Priced at $75,000, the robot can handle pre-determined tasks, dance, and carry small loads. Other Boston Dynamics creations like Atlas can perform parkour, while Handle can carry 100lbs, and descend down a flight of stairs. The company expects to launch a warehouse robot next year.
For now, Spot is primarily controlled by remote, but Boston Dynamics is slowly expanding its autonomous capabilities.
Under Hyundai, it may be able to take advantage of the wider business’s large investment in autonomous tech and robotics. The South Korean company has promised to spend $1.4 billion on robotics by 2025, and last year invested in autonomous vehicle startup 42dot and Boston-based Realtime Robotics.
Then-executive vice chairman Chung Euisun said that he expected robotics to eventually account for 20 percent of the company’s sales.
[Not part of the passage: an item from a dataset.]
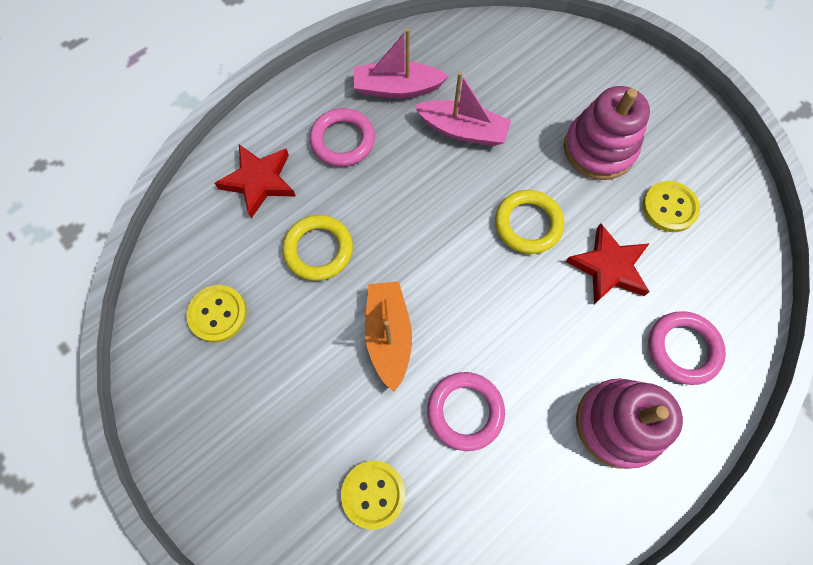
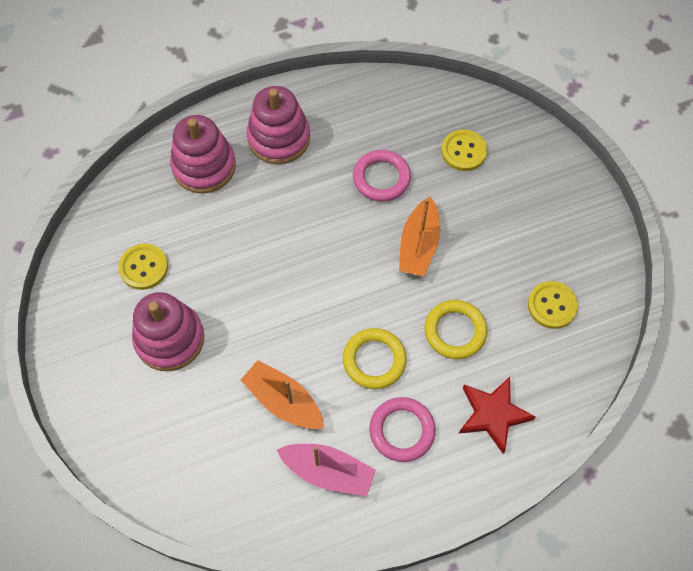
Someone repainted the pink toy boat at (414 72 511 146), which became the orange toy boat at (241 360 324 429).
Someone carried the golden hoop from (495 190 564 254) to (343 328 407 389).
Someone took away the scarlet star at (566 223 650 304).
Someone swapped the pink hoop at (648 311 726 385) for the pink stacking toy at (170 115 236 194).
This October, following his father's hospitalization, Chung Euisun was made chairman of Hyundai Motors.
"We are delighted to have Boston Dynamics, a world leader in mobile robots, join the Hyundai team,” he said. “This transaction will unite capabilities of Hyundai Motor Group and Boston Dynamics to spearhead innovation in future mobility. The synergies created by our union offer exciting new pathways for our companies to realize our goal – providing free and safe movement and higher plane of life experiences for humanity.”